__EXERCISE DIRECTIONS__.
From the records below, output exactly the lines running from the line containing "Systematiska översikter - Trycksår" through the line containing "CDSR = Cochrane Database of Systematic Review", and no others.

__SUPPLIED MATERIAL__.
========================================================================

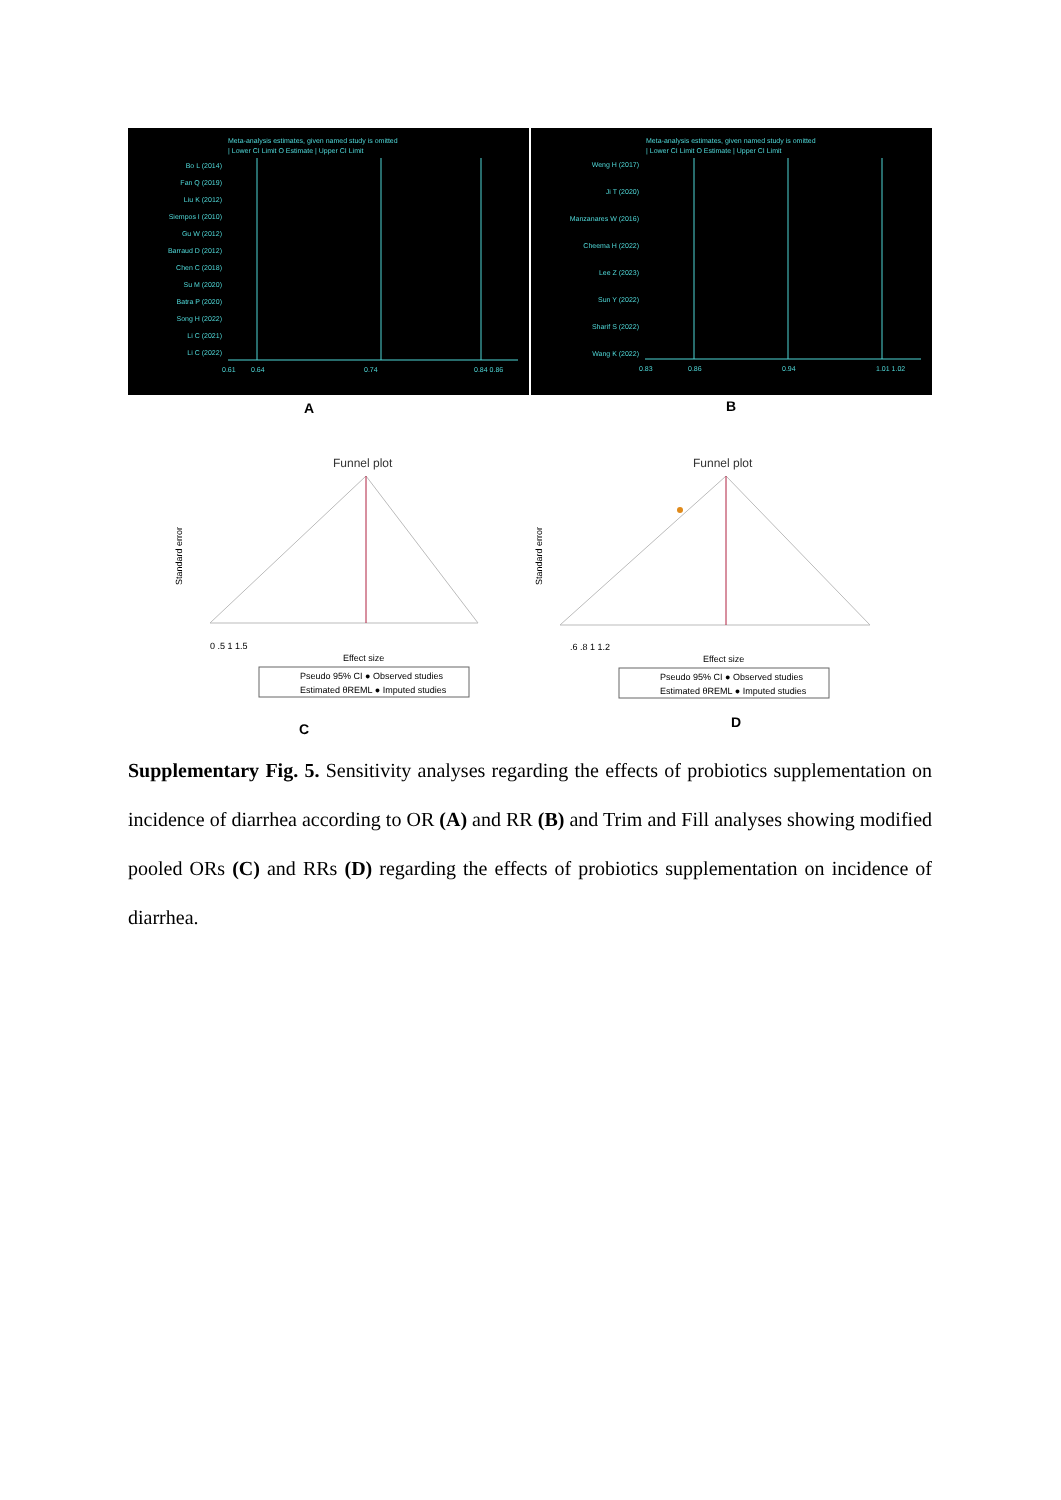Meta-analysis estimates, given named study is omitted
| Lower CI Limit O Estimate | Upper CI Limit
Bo L (2014)
Fan Q (2019)
Liu K (2012)
Siempos I (2010)
Gu W (2012)
Barraud D (2012)
Chen C (2018)
Su M (2020)
Batra P (2020)
Song H (2022)
Li C (2021)
Li C (2022)
0.61
0.64
0.74
0.84 0.86
Meta-analysis estimates, given named study is omitted
| Lower CI Limit O Estimate | Upper CI Limit
Weng H (2017)
Ji T (2020)
Manzanares W (2016)
Cheema H (2022)
Lee Z (2023)
Sun Y (2022)
Sharif S (2022)
Wang K (2022)
0.83
0.86
0.94
1.01 1.02
A B
Funnel plot
0 .5 1 1.5
Effect size
Pseudo 95% CI ● Observed studies
Estimated θREML ● Imputed studies
Standard error
Funnel plot
.6 .8 1 1.2
Effect size
Pseudo 95% CI ● Observed studies
Estimated θREML ● Imputed studies
Standard error
C D
Supplementary Fig. 5. Sensitivity analyses regarding the effects of probiotics supplementation on incidence of diarrhea according to OR (A) and RR (B) and Trim and Fill analyses showing modified pooled ORs (C) and RRs (D) regarding the effects of probiotics supplementation on incidence of diarrhea.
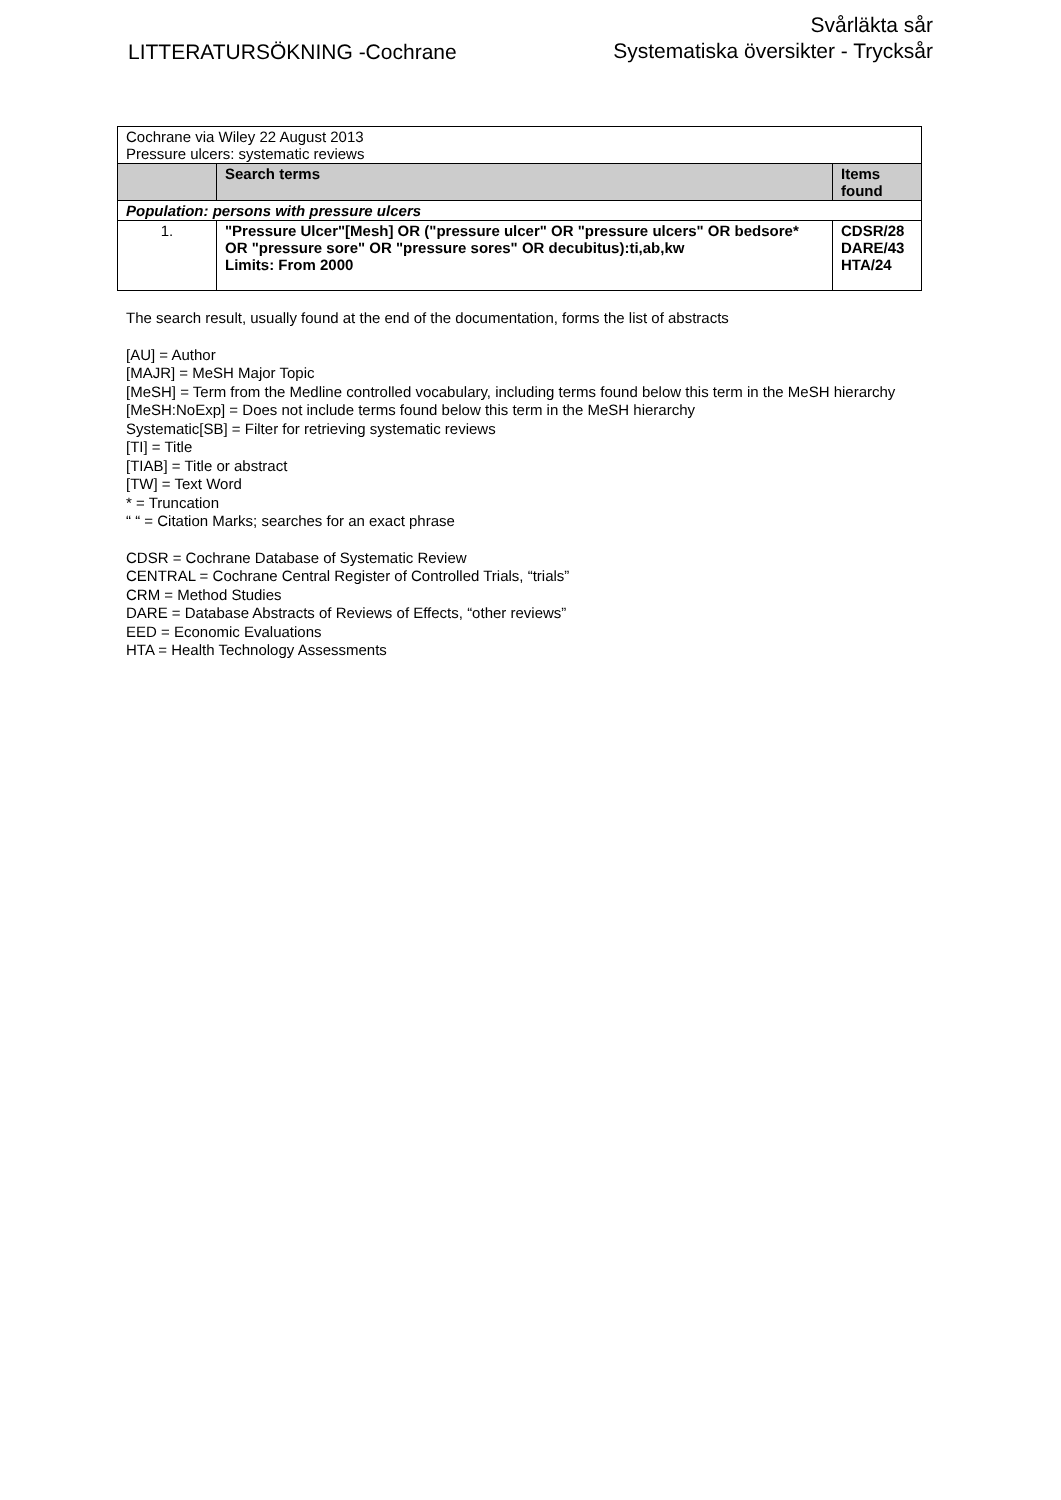LITTERATURSÖKNING -Cochrane
Svårläkta sår
Systematiska översikter - Trycksår
| Cochrane via Wiley 22 August 2013 Pressure ulcers: systematic reviews | | |
| | Search terms | Items found |
| Population: persons with pressure ulcers | | |
| 1. | "Pressure Ulcer"[Mesh] OR ("pressure ulcer" OR "pressure ulcers" OR bedsore* OR "pressure sore" OR "pressure sores" OR decubitus):ti,ab,kw Limits: From 2000 | CDSR/28 DARE/43 HTA/24 |
The search result, usually found at the end of the documentation, forms the list of abstracts
[AU] = Author
[MAJR] = MeSH Major Topic
[MeSH] = Term from the Medline controlled vocabulary, including terms found below this term in the MeSH hierarchy
[MeSH:NoExp] = Does not include terms found below this term in the MeSH hierarchy
Systematic[SB] = Filter for retrieving systematic reviews
[TI] = Title
[TIAB] = Title or abstract
[TW] = Text Word
* = Truncation
“ “ = Citation Marks; searches for an exact phrase
CDSR = Cochrane Database of Systematic Review
CENTRAL = Cochrane Central Register of Controlled Trials, “trials”
CRM = Method Studies
DARE = Database Abstracts of Reviews of Effects, “other reviews”
EED = Economic Evaluations
HTA = Health Technology Assessments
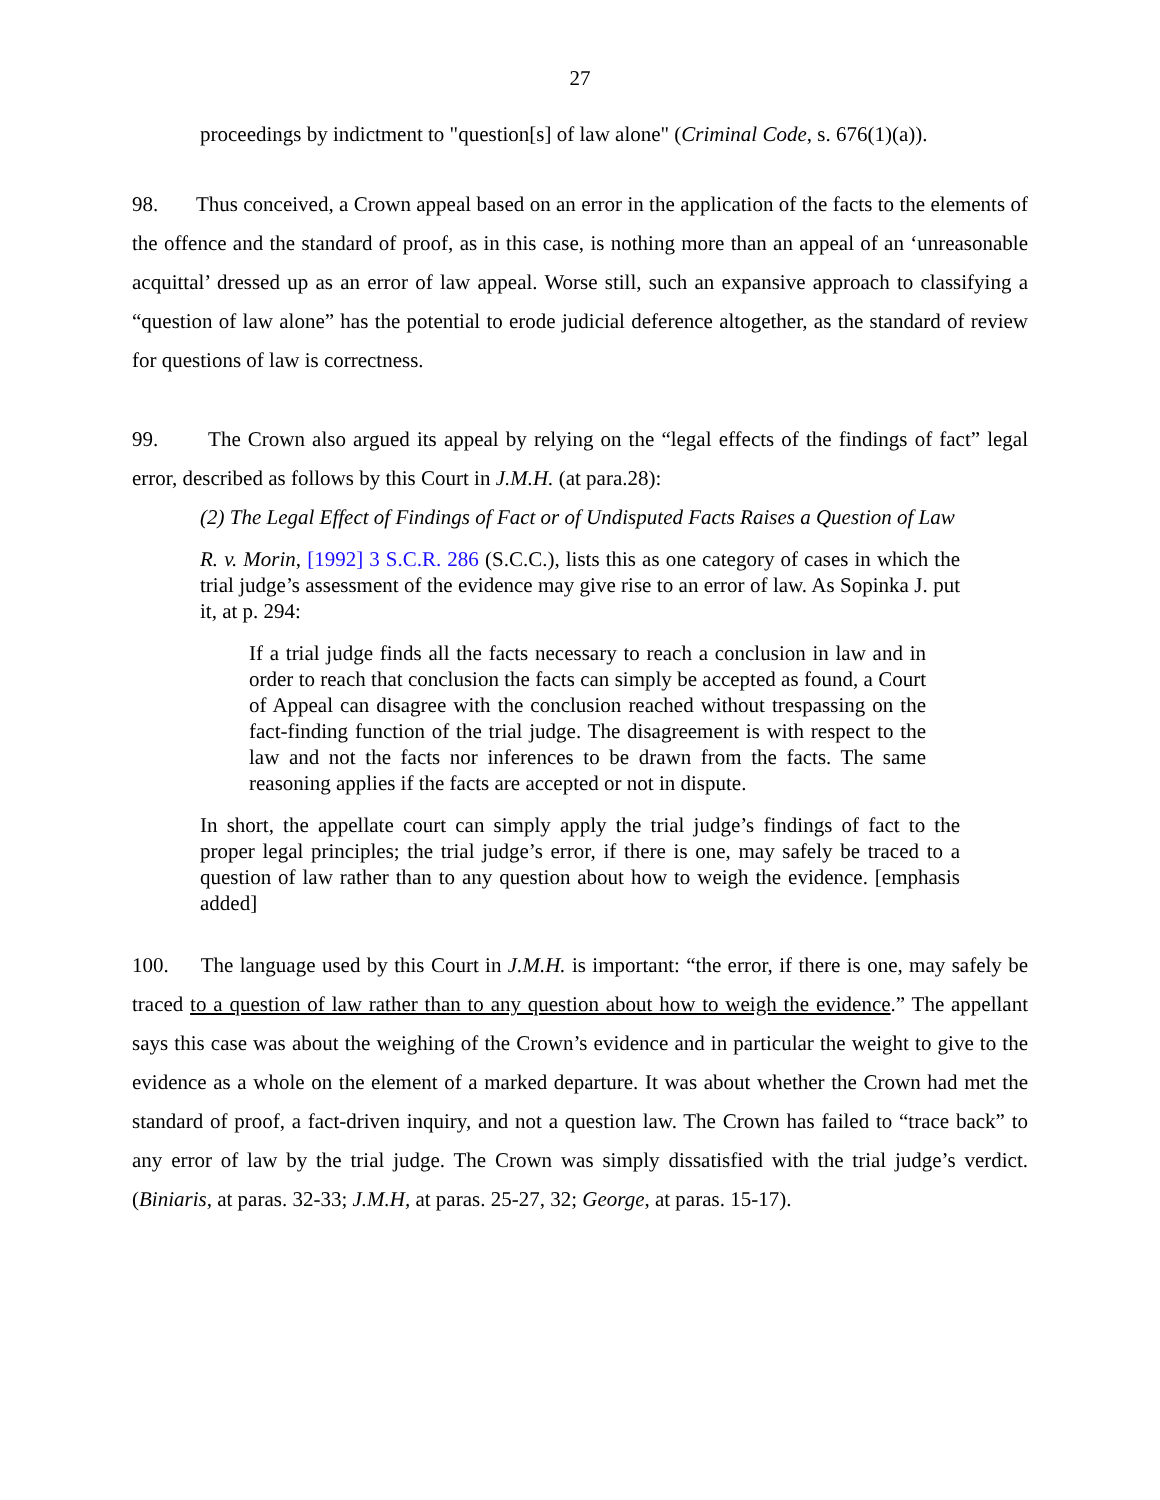27
proceedings by indictment to "question[s] of law alone" (Criminal Code, s. 676(1)(a)).
98. Thus conceived, a Crown appeal based on an error in the application of the facts to the elements of the offence and the standard of proof, as in this case, is nothing more than an appeal of an ‘unreasonable acquittal’ dressed up as an error of law appeal. Worse still, such an expansive approach to classifying a “question of law alone” has the potential to erode judicial deference altogether, as the standard of review for questions of law is correctness.
99. The Crown also argued its appeal by relying on the “legal effects of the findings of fact” legal error, described as follows by this Court in J.M.H. (at para.28):
(2) The Legal Effect of Findings of Fact or of Undisputed Facts Raises a Question of Law
R. v. Morin, [1992] 3 S.C.R. 286 (S.C.C.), lists this as one category of cases in which the trial judge’s assessment of the evidence may give rise to an error of law. As Sopinka J. put it, at p. 294:
If a trial judge finds all the facts necessary to reach a conclusion in law and in order to reach that conclusion the facts can simply be accepted as found, a Court of Appeal can disagree with the conclusion reached without trespassing on the fact-finding function of the trial judge. The disagreement is with respect to the law and not the facts nor inferences to be drawn from the facts. The same reasoning applies if the facts are accepted or not in dispute.
In short, the appellate court can simply apply the trial judge’s findings of fact to the proper legal principles; the trial judge’s error, if there is one, may safely be traced to a question of law rather than to any question about how to weigh the evidence. [emphasis added]
100. The language used by this Court in J.M.H. is important: “the error, if there is one, may safely be traced to a question of law rather than to any question about how to weigh the evidence.” The appellant says this case was about the weighing of the Crown’s evidence and in particular the weight to give to the evidence as a whole on the element of a marked departure. It was about whether the Crown had met the standard of proof, a fact-driven inquiry, and not a question law. The Crown has failed to “trace back” to any error of law by the trial judge. The Crown was simply dissatisfied with the trial judge’s verdict. (Biniaris, at paras. 32-33; J.M.H, at paras. 25-27, 32; George, at paras. 15-17).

========================================================================

__PROBLEM SOLUTION__.
Systematiska översikter - Trycksår
| Cochrane via Wiley 22 August 2013 Pressure ulcers: systematic reviews | | |
| | Search terms | Items found |
| Population: persons with pressure ulcers | | |
| 1. | "Pressure Ulcer"[Mesh] OR ("pressure ulcer" OR "pressure ulcers" OR bedsore* OR "pressure sore" OR "pressure sores" OR decubitus):ti,ab,kw Limits: From 2000 | CDSR/28 DARE/43 HTA/24 |
The search result, usually found at the end of the documentation, forms the list of abstracts
[AU] = Author
[MAJR] = MeSH Major Topic
[MeSH] = Term from the Medline controlled vocabulary, including terms found below this term in the MeSH hierarchy
[MeSH:NoExp] = Does not include terms found below this term in the MeSH hierarchy
Systematic[SB] = Filter for retrieving systematic reviews
[TI] = Title
[TIAB] = Title or abstract
[TW] = Text Word
* = Truncation
“ “ = Citation Marks; searches for an exact phrase
CDSR = Cochrane Database of Systematic Review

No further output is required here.